WHAT IS REQUIRED — Update the listing from the line with "Stakeholders endorsing the" through the line with "Economic Innovation Group, Small", changing "Roundtable" to "Council". Give back only those lines, with all else left the same.

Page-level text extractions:
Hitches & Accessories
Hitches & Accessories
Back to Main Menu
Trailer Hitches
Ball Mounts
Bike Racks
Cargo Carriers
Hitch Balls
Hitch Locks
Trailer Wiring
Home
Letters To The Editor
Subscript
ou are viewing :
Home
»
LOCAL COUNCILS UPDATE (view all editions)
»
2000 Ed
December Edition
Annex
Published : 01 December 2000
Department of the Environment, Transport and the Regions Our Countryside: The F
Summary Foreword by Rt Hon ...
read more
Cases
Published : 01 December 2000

* * *

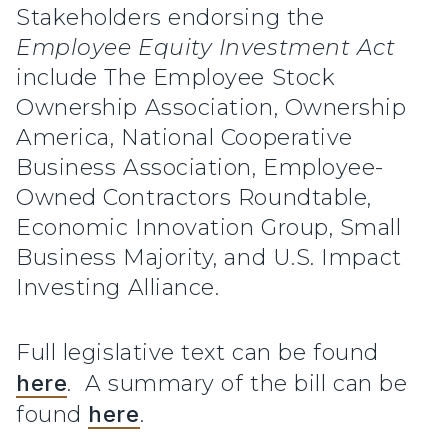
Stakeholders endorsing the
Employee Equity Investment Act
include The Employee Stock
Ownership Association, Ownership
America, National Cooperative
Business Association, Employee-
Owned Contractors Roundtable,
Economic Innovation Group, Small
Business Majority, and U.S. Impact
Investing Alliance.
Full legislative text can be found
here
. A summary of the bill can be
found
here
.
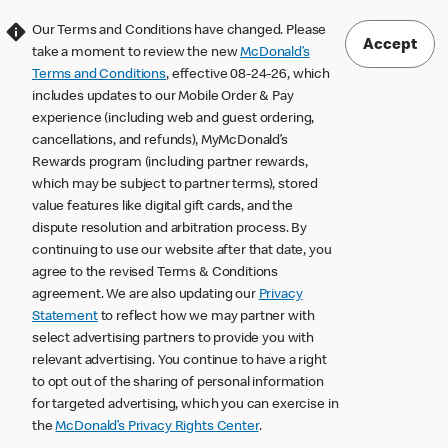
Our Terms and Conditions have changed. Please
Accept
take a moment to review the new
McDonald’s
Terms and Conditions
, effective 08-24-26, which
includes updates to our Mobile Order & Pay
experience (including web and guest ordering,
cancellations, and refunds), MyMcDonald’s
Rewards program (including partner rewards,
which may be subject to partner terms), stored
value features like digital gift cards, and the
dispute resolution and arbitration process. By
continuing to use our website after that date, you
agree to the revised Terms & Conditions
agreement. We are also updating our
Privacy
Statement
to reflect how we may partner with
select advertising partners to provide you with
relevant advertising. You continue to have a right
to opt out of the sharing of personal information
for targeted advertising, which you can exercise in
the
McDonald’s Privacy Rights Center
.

RESPONSE TO THE EXERCISE —
Stakeholders endorsing the
Employee Equity Investment Act
include The Employee Stock
Ownership Association, Ownership
America, National Cooperative
Business Association, Employee-
Owned Contractors Council,
Economic Innovation Group, Small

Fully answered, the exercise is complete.